* _ENTRIES SUPPLIED_
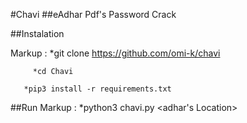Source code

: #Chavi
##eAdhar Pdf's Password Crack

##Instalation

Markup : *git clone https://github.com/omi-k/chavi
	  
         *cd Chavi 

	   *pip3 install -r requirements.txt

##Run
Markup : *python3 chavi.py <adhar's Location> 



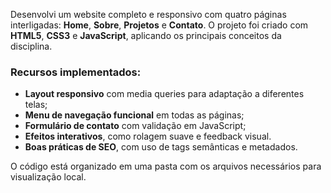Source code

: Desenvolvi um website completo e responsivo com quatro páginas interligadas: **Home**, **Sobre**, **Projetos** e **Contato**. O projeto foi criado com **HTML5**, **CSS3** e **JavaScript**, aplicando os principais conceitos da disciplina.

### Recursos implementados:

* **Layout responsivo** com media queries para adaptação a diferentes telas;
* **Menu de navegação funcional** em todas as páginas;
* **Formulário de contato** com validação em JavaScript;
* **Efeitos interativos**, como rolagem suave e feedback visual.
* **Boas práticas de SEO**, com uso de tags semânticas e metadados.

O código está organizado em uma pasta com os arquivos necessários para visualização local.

* _ABOUT THIS EXERCISE_
From the line containing "Markup : *python3" down to the last line of the records above, repeat every line exactly and nothing else, dropping any pictures.

* _RESULT BELOW_
Markup : *python3 chavi.py <adhar's Location> 



Source code

: Desenvolvi um website completo e responsivo com quatro páginas interligadas: **Home**, **Sobre**, **Projetos** e **Contato**. O projeto foi criado com **HTML5**, **CSS3** e **JavaScript**, aplicando os principais conceitos da disciplina.

### Recursos implementados:

* **Layout responsivo** com media queries para adaptação a diferentes telas;
* **Menu de navegação funcional** em todas as páginas;
* **Formulário de contato** com validação em JavaScript;
* **Efeitos interativos**, como rolagem suave e feedback visual.
* **Boas práticas de SEO**, com uso de tags semânticas e metadados.

O código está organizado em uma pasta com os arquivos necessários para visualização local.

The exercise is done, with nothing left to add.